The data set contains a suite of available predictors including:

- Gender (`male`)
- Number of household siblings (`siblings`)
- Index of family involvement (`family_inv`)
- Whether the primary household language is not English (`non_english`)
- Presence of a previous disability (`prev_disab`)
- Non-white race (`non_white`)
- Age at time of testing (in months, `age_test`)
- Whether hearing loss is not severe (`non_severe_hl`)
- Whether the subject's mother obtained a high school diploma or better (`mother_hs`)
- Whether the hearing impairment was identified by 3 months of age (`early_ident`)

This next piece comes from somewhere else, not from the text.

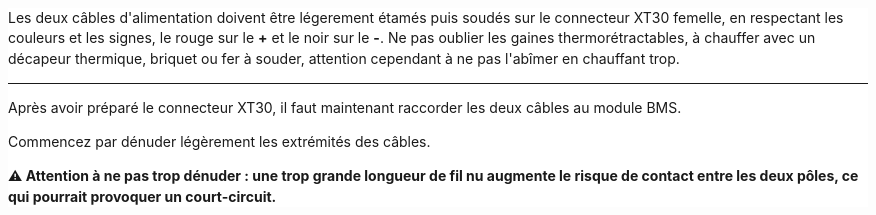 Les deux câbles d'alimentation doivent être légerement étamés puis soudés sur le connecteur XT30 femelle, en respectant les couleurs et les signes, le rouge sur le **+** et le noir sur le **-**. Ne pas oublier les gaines thermorétractables, à chauffer avec un décapeur thermique, briquet ou fer à souder, attention cependant à ne pas l'abîmer en chauffant trop.

---

Après avoir préparé le connecteur XT30, il faut maintenant raccorder les deux câbles au module BMS.

Commencez par dénuder légèrement les extrémités des câbles.

**⚠️ Attention à ne pas trop dénuder : une trop grande longueur de fil nu augmente le risque de contact entre les deux pôles, ce qui pourrait provoquer un court-circuit.**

The outcome variable is a standardized test score in one of several
learning domains.

In [None]:
# Load the test scores to be analyzed.
test_scores = pd.read_csv(pm.get_data('test_scores.csv'), index_col=0)
test_scores.head()

In [None]:
# Examine a histogram of the outcomes
test_scores['score'].hist()

plt.show()

In [None]:
# Dropping missing values is, generally, a **very bad idea**. We do so
# in this case for simplicity. Additionally, we convert all values to
# floating point numbers.
X = test_scores.dropna().astype(float)

# The `DataFrame.pop()` method drops the specified item from the
# `DataFrame` and returns the dropped items.
y = X.pop('score')

# Standardize the features
X -= X.mean() # Centered at the mean
X /= X.std() # Normalize to the standard deviation

# I'm uncertain. What do `N` and `D` stand for?
N, D = X.shape
N, D